## EXTRACT TO READ
--------------------

Unreadable spiritualist junk but with funny pictures
Bunch of articles by or about Rimbaud, all in French.
Report by Rimbaud on the Ogadine, Harar 1883
La Revue Blanche, Volume 13
La Revue Blanche, Volume 14
Dernieres Lettres d’Arthur Rimbaud, with drawings by Rimbaud
Revue d’Ardenne et d’Argonne, Volumes 7-8
Tons of articles on Rimbaud, including one that mentions a picture of him in Oriental costume owned by his sister, I read somewhere that she destroyed this later.
Interesting blog about the Great Moon Hoax of 1835 Moon in the Sun, an early account of life on the moon supposedly given by the astronomer John Herschell.
In looking for other accounts of that I found this involving his father, William Herschell in 1794:
The Old Farmer and His Almanack, 1920
The second number of the Farmer’s Almanack, that for 1794, contained a paragraph of much interest:-
[From a London paper]
Mr. Herschell is now said, by the aid of his powerful glasses, to have reduced to a certainty, the opinion that the moon is inhabited. He has discovered land and water, and is enabled to distinguish between the green and barren mountainous spots on the former, which, as with us, are divided by the sea. Within these few he has distinguished a large edifice, apparently of greater magnitude than St. Paul’s; and is confident of shortly being able to give an account of the inhabitants.

--------------------

## RECORD SET
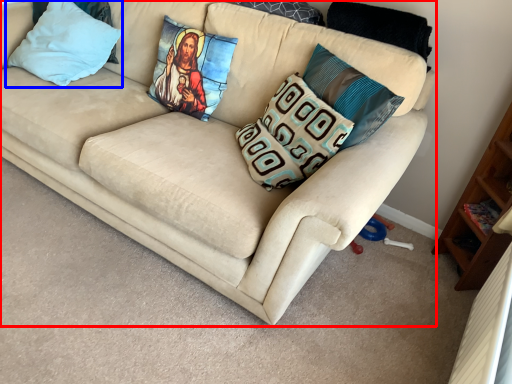
Question: Which of the following is the farthest to the observer, studio couch (highlighted by a red box) or pillow (highlighted by a blue box)?

Choices:
 (A) studio couch
 (B) pillow

Answer: (B)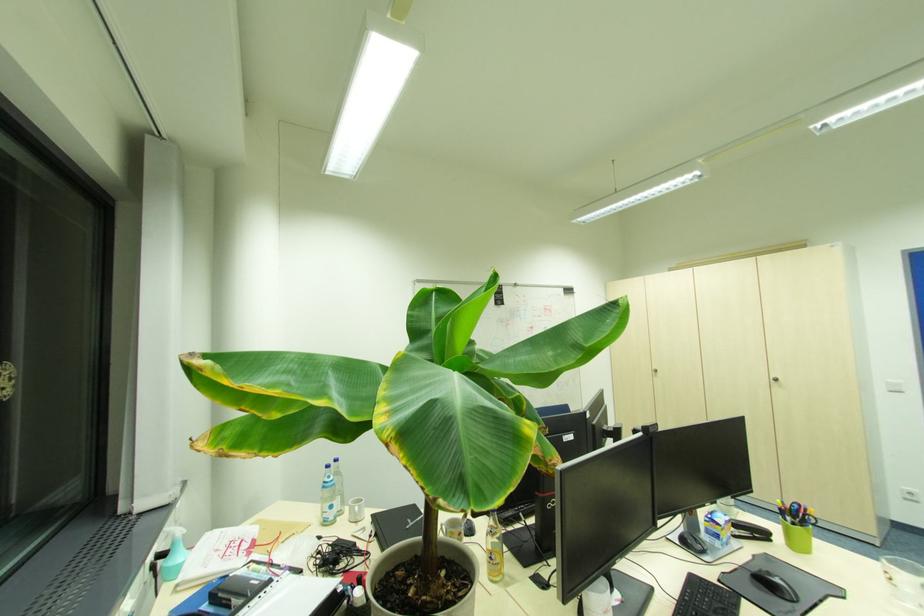
Which object does [749,531] point to?

This point indicates the black stapler.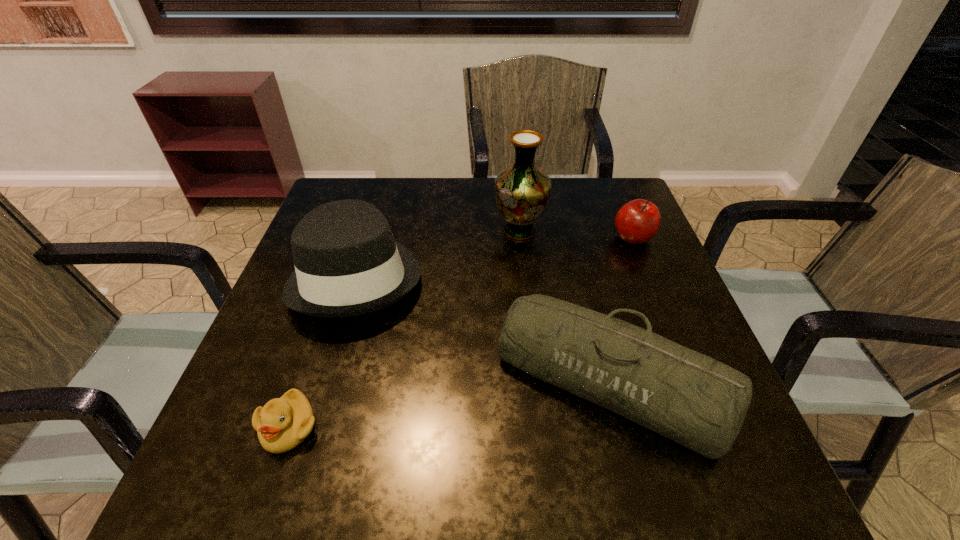
The height and width of the screenshot is (540, 960). I want to click on object at the near right corner, so click(x=688, y=397).

In the image, there is a desktop. Where is `vacant space at the far edge`? vacant space at the far edge is located at coordinates (395, 188).

At what (x,y) coordinates should I click in order to perform the action: click on vacant space at the near edge of the desktop. Please return your answer as a coordinate pair (x, y). Image resolution: width=960 pixels, height=540 pixels. Looking at the image, I should click on pyautogui.click(x=431, y=476).

At what (x,y) coordinates should I click in order to perform the action: click on free space at the left edge. Please return your answer as a coordinate pair (x, y). Looking at the image, I should click on (274, 346).

Find the location of `vacant space at the right edge of the desktop`. vacant space at the right edge of the desktop is located at coordinates (x=636, y=275).

The height and width of the screenshot is (540, 960). What are the coordinates of `vacant area at the far right corner of the desktop` in the screenshot? It's located at (600, 180).

Find the location of a particular element. The width and height of the screenshot is (960, 540). free space between the tallest object and the apple is located at coordinates (576, 234).

Identify the location of vacant point located between the fedora and the apple. (494, 257).

Where is `empty space between the vase and the apple`? empty space between the vase and the apple is located at coordinates (576, 234).

This screenshot has height=540, width=960. I want to click on vacant space that's between the apple and the duckling, so click(461, 333).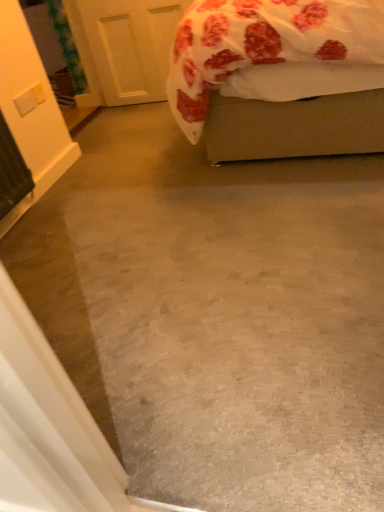
In order to click on white matte door at upper left in this screenshot , I will do `click(125, 46)`.

The height and width of the screenshot is (512, 384). Describe the element at coordinates (125, 46) in the screenshot. I see `white matte door at upper left` at that location.

Describe the element at coordinates (275, 64) in the screenshot. I see `fluffy white bed at upper right` at that location.

This screenshot has width=384, height=512. What are the coordinates of `fluffy white bed at upper right` in the screenshot? It's located at (275, 64).

This screenshot has height=512, width=384. I want to click on white matte door at upper left, so click(125, 46).

Based on the photo, is fluffy white bed at upper right to the left or to the right of white matte door at upper left in the image?

In the image, fluffy white bed at upper right appears on the right side of white matte door at upper left.

Which object is closer to the camera, fluffy white bed at upper right or white matte door at upper left?

Positioned in front is fluffy white bed at upper right.

Which is in front, point (324, 128) or point (111, 60)?

The point (324, 128) is closer.

From the image's perspective, is fluffy white bed at upper right above white matte door at upper left?

No.

From the picture: From a real-world perspective, which is physically above, fluffy white bed at upper right or white matte door at upper left?

From a 3D spatial view, fluffy white bed at upper right is above.

Which object is wider, fluffy white bed at upper right or white matte door at upper left?

Wider between the two is fluffy white bed at upper right.

Who is taller, fluffy white bed at upper right or white matte door at upper left?

fluffy white bed at upper right.

Can you confirm if fluffy white bed at upper right is smaller than white matte door at upper left?

No.

Looking at this image, is fluffy white bed at upper right not within white matte door at upper left?

Yes, fluffy white bed at upper right is not within white matte door at upper left.

Is fluffy white bed at upper right not near white matte door at upper left?

Absolutely, fluffy white bed at upper right is distant from white matte door at upper left.

Is fluffy white bed at upper right aimed at white matte door at upper left?

Yes, fluffy white bed at upper right is aimed at white matte door at upper left.

What's the angular difference between fluffy white bed at upper right and white matte door at upper left's facing directions?

90.9 degrees.

Where is `bed in front of the white matte door at upper left`? The image size is (384, 512). bed in front of the white matte door at upper left is located at coordinates (275, 64).

Considering the relative positions of white matte door at upper left and fluffy white bed at upper right in the image provided, is white matte door at upper left to the right of fluffy white bed at upper right from the viewer's perspective?

No, white matte door at upper left is not to the right of fluffy white bed at upper right.

Which object is closer to the camera taking this photo, white matte door at upper left or fluffy white bed at upper right?

Answer: fluffy white bed at upper right is closer to the camera.

Between point (136, 49) and point (367, 135), which one is positioned in front?

Point (367, 135)

From the image's perspective, would you say white matte door at upper left is positioned over fluffy white bed at upper right?

Yes, from the image's perspective, white matte door at upper left is over fluffy white bed at upper right.

From a real-world perspective, who is located higher, white matte door at upper left or fluffy white bed at upper right?

fluffy white bed at upper right is physically above.

Looking at their sizes, would you say white matte door at upper left is wider or thinner than fluffy white bed at upper right?

white matte door at upper left is thinner than fluffy white bed at upper right.

Who is taller, white matte door at upper left or fluffy white bed at upper right?

fluffy white bed at upper right.

In the scene shown: Can you confirm if white matte door at upper left is smaller than fluffy white bed at upper right?

Correct, white matte door at upper left occupies less space than fluffy white bed at upper right.

Would you say white matte door at upper left is inside or outside fluffy white bed at upper right?

white matte door at upper left is spatially situated outside fluffy white bed at upper right.

Is white matte door at upper left next to fluffy white bed at upper right?

No, white matte door at upper left is not making contact with fluffy white bed at upper right.

Does white matte door at upper left turn towards fluffy white bed at upper right?

No, white matte door at upper left is not turned towards fluffy white bed at upper right.

What's the angular difference between white matte door at upper left and fluffy white bed at upper right's facing directions?

white matte door at upper left and fluffy white bed at upper right are facing 90.9 degrees away from each other.

The height and width of the screenshot is (512, 384). I want to click on bed that is below the white matte door at upper left (from the image's perspective), so click(x=275, y=64).

Identify the location of bed lying below the white matte door at upper left (from the image's perspective). (275, 64).

The image size is (384, 512). Identify the location of door lying above the fluffy white bed at upper right (from the image's perspective). (125, 46).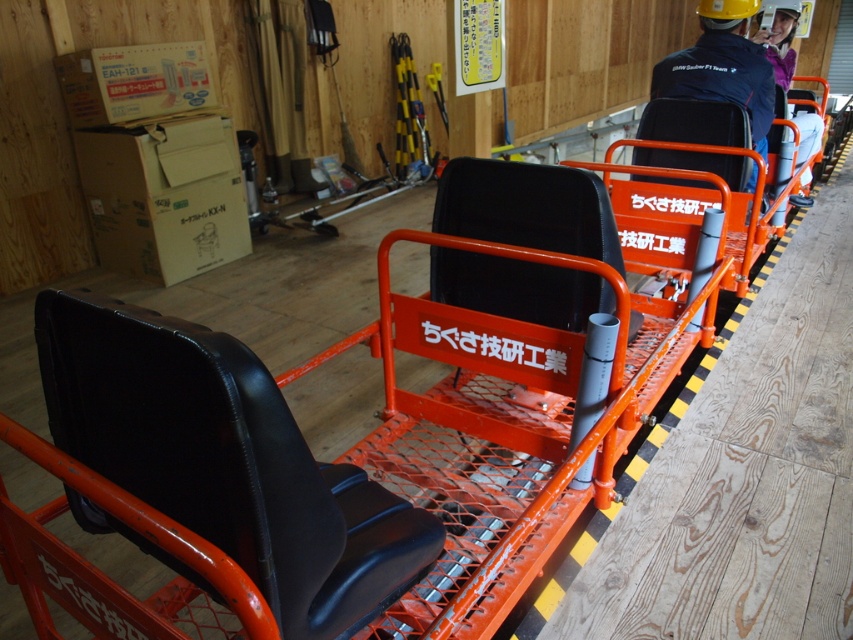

--------------------

## THE TASK
In the notes on Rimbaud and moon hoaxes, which building was the lunar edifice that Mr. Herschell reportedly saw said to be larger than?

## PROBLEM SOLUTION
St. Paul's